Clea looks at him, blinking, calm but becoming angry. He looks back.

“Tell me how you know that, Tony. What are you really saying?”

She moves up on the sofa so that their faces are nearly touching. Tony’s eyes, however, are closed.

“Tell me, Tony. How do you know? Answer. Have you?”

He finds he wants to say with that same stumbling sensation, he thought he was about to speak but the silence continued, from another poem he couldn’t locate right then—why was he thinking about poetry so much?—but he stifles this. What comes out of his mouth is “poor sap, stupid idiot.”

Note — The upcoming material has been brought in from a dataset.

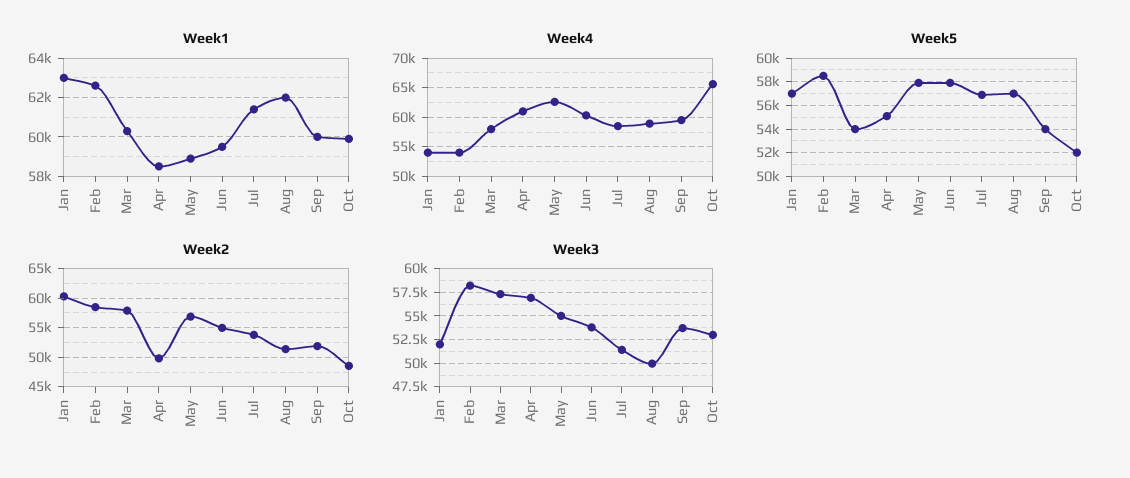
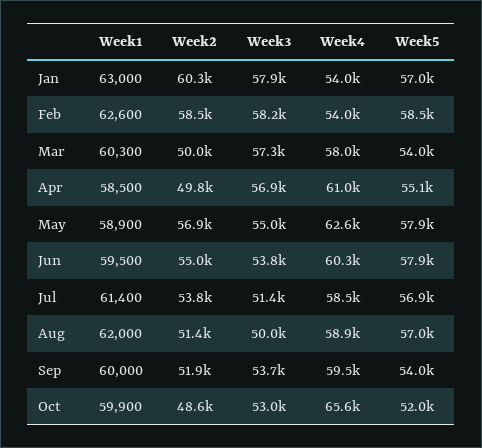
Week2, Mar: 57500 -> 50000
Week3, Jan: 52500 -> 57900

“Tony,” Clea says loudly again. But his eyes are closed. She sips from her glass, eyes him carefully, then more softly says, “Tony? Tell me how you know.”

Tony doesn’t respond. His breathing indicates he’s fallen asleep, or at least is faking it. Clea sits and stares at her husband, then she too leans back, sinks into the couch, closes her eyes. Sometime later, she’s not entirely sure how long, she hears a car coming from the left. She opens her eyes enough to see the lights of the vehicle sweep and bounce across the yard as it turns swiftly into the driveway, illuminating bare tree branches, stiffening grass, and the falling shadows inside an unlit house.